CHARLESTON — West Virginia Attorney General Patrick Morrisey's office hosted a training session for state and local law enforcement with the National Domestic Communications Assistance Center.
Working with a crowd of law enforcement officers from around the state, the NDCAC held a regional training course aimed at improving communication and knowledge of the ever-changing field of communication technology.
“We live in a world where almost every criminal is using a phone, tablet or computer,” Morrisey said in a statement. “Giving our police officers a chance to better understand how those devices can help them solve crimes will only make West Virginia a safer place to call home.”
The NDCAC is a U.S. Department of Justice led effort that works with law enforcement and private industry professionals.
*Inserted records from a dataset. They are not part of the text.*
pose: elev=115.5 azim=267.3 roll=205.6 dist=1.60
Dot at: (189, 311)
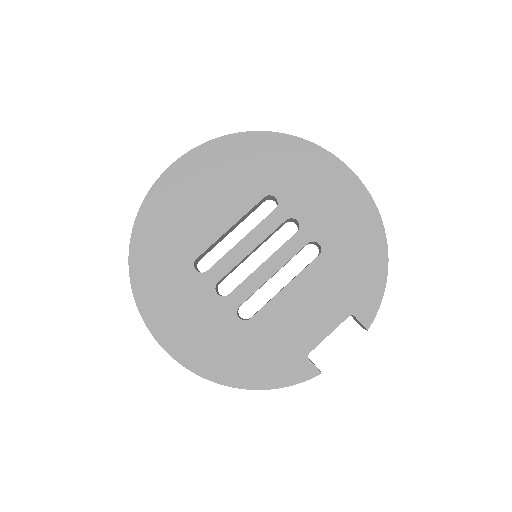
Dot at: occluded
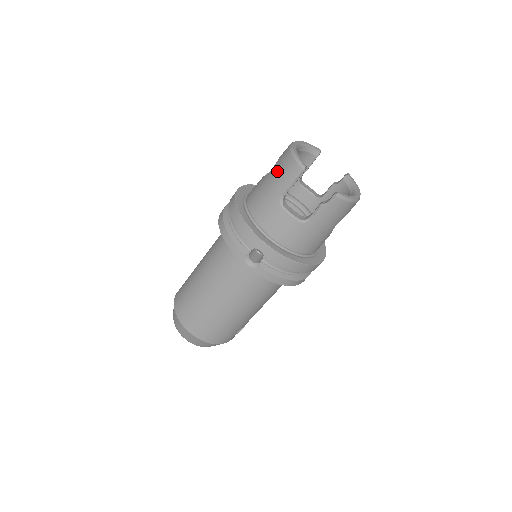
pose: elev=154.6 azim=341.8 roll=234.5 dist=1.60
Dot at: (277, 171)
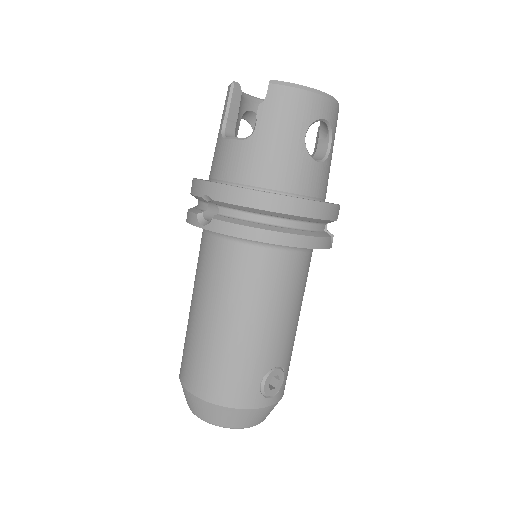
Dot at: occluded
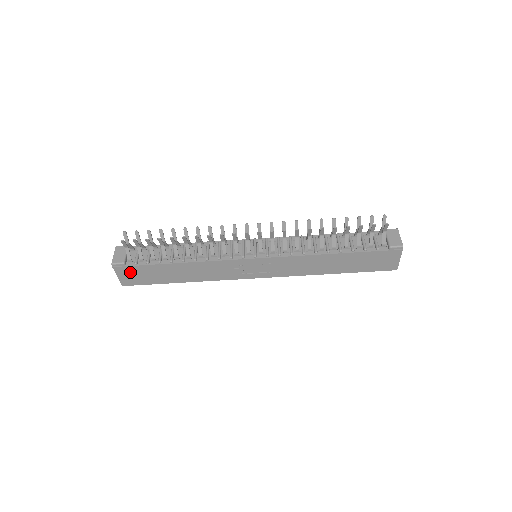
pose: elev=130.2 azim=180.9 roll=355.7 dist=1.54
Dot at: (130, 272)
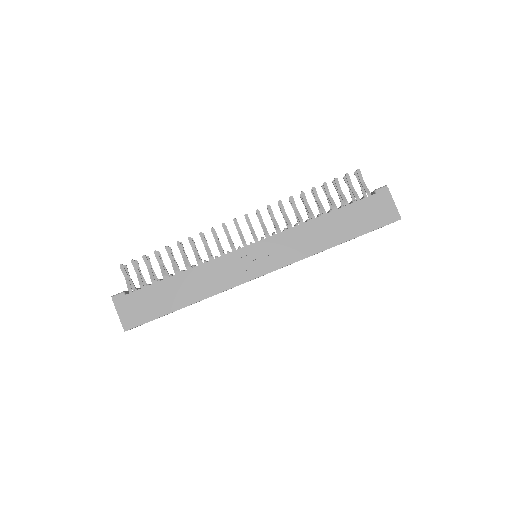
Dot at: (131, 304)
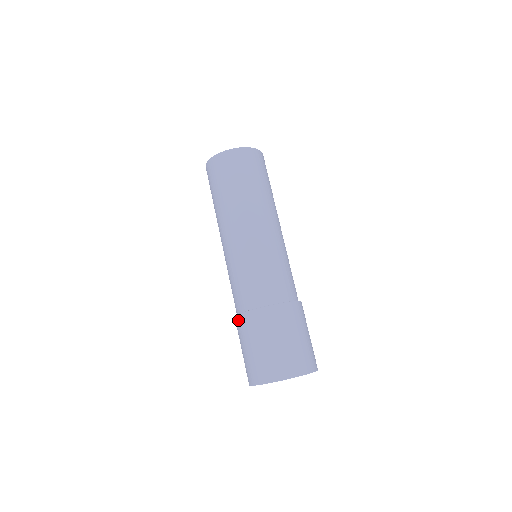
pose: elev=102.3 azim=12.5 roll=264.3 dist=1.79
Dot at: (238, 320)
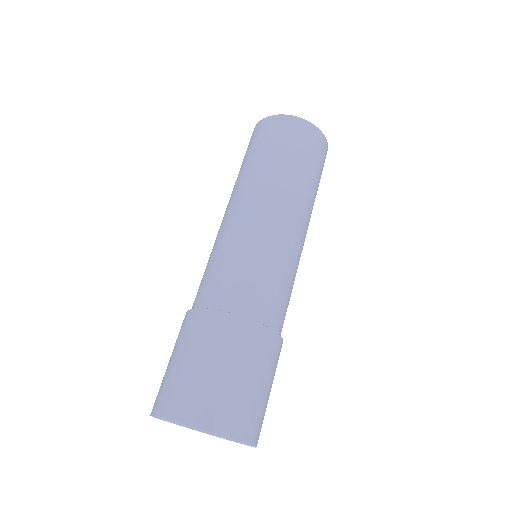
Dot at: (192, 316)
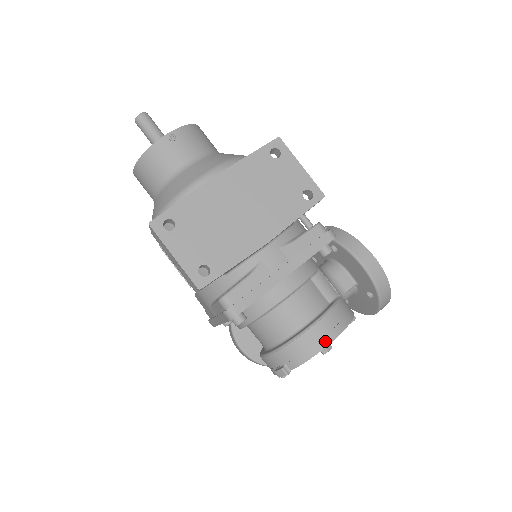
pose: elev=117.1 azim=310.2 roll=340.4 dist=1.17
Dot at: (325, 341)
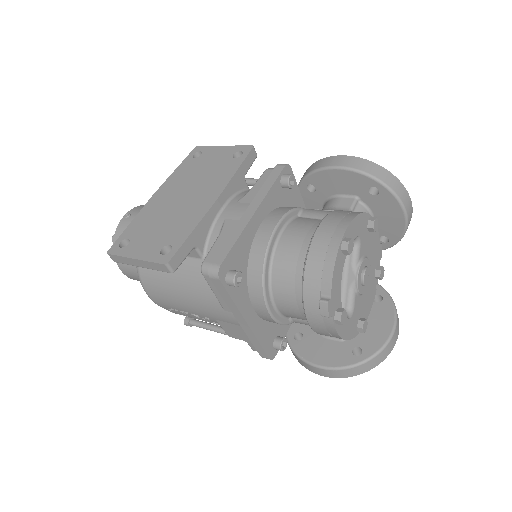
Dot at: (337, 237)
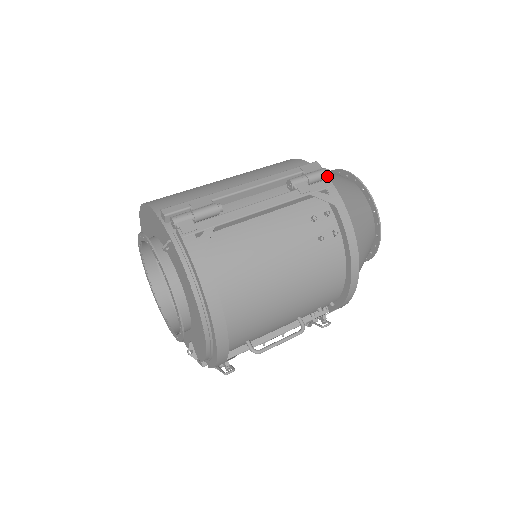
It is located in Fredericksburg, Va., and opened in March 2013 to help state and local law enforcement agencies uncover evidence buried in digital devices or stored in computer systems.
“Any additional training for law enforcement is beneficial,” Clendenin Police Chief David Brinckman said. “When it is hosted by Attorney General Morrisey, I expect it to be one of the best training sessions I’ll attend.”
Morrisey spoke at the event about his passion for providing investigators with the tools they need. He said his office remains committed to assisting law enforcement officers fight the opioid epidemic, root out fraud and protect consumers.
“Many times social media platforms and communication applications are used as evidence,” said James Agee, an investigator for the West Virginia Department of Education and retired police officer. “Anything we can do to benefit our mission, which is to protect children, is a good thing.”
Topics included sections on technology sharing, broadband pen register/trap and trace, and communication awareness.